Network Biology Lab
Our lab uses signalling pathways to guide the treatment of aggressive cancers.
Lab LeaderAssociate Professor David Croucher
We focus on combining computational approaches with novel proteomics and single-cell technologies, to understand how altered signalling pathway dynamics can lead to tumour progression and therapeutic resistance. We use these advances to improve outcomes for two aggressive cancers: triple negative breast cancer (TNBC) and the childhood cancer neuroblastoma.
The TNBC subtype comprises approximately 20% of all breast cancer cases and has only a 60% five-year survival rate – the worst of all breast cancer subtypes. This aggressive tumour type is characterised by frequent metastases and a high rate of relapse, yet there are currently no drugs to specifically treat metastatic TNBC. Our work aims to develop a world-first drug capable of preventing the growth of metastatic TNBC cells. We hope to achieve this by specifically dissecting the oncogenic signalling complexes required for the proliferation of TNBC cells within the metastatic niche. By exploiting these therapeutic opportunities, we aim to target TNBC in ways that may not otherwise be possible with standard therapeutic approaches.

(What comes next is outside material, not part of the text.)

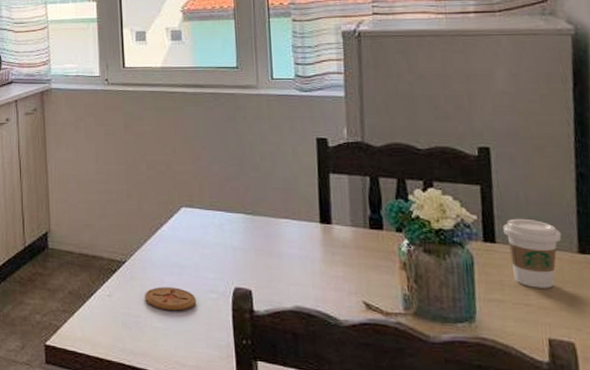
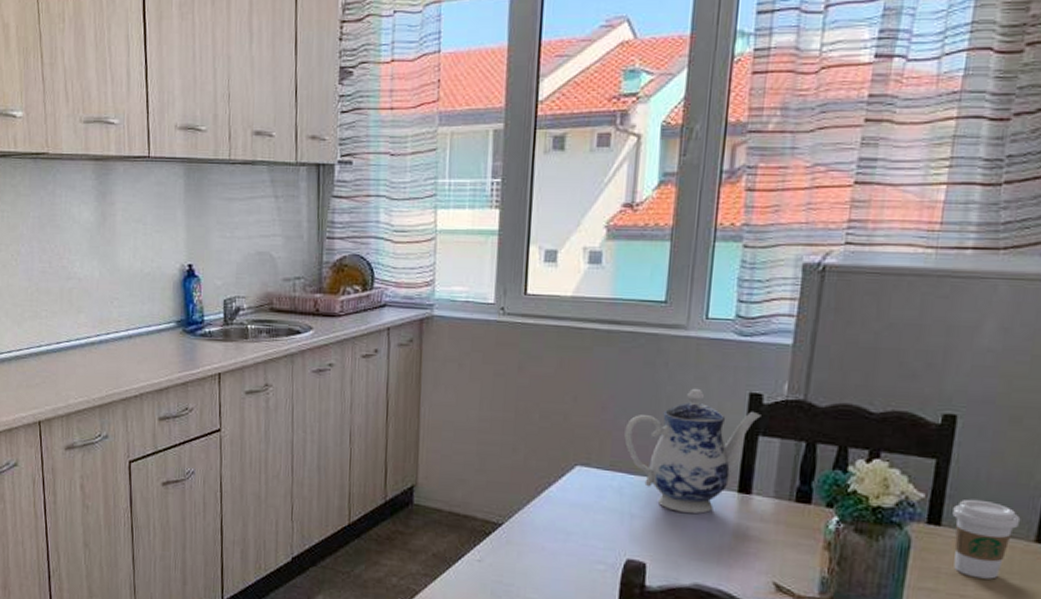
coaster: present [145,287,197,311] -> none [520,554,581,582]
teapot: none [218,136,329,243] -> present [624,388,761,514]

Neuroblastoma is a tumour that develops within extracranial nerve tissue. It is the most common cancer in infants, frequently occurring in children younger than two years of age. Approximately half of all neuroblastoma patients present with an invasive, high-risk disease, and receive aggressive treatment including chemotherapy, surgical resection and radiotherapy. Despite this intensive treatment, the survival rate for high-risk neuroblastoma patients is still only about 50%. Additionally, for those that do survive, the exposure to intense chemotherapy at such a young age often results in long-term complications including deafness, infertility and a higher risk of secondary cancers. Our work utilises mathematical modelling of drug response signalling pathways that scales from the patient level through to single-cell resolution. We use these dynamic models to develop novel biomarker approaches, capable of predicting patient-specific drug responses and tailoring chemotherapy options to each individual patient tumour.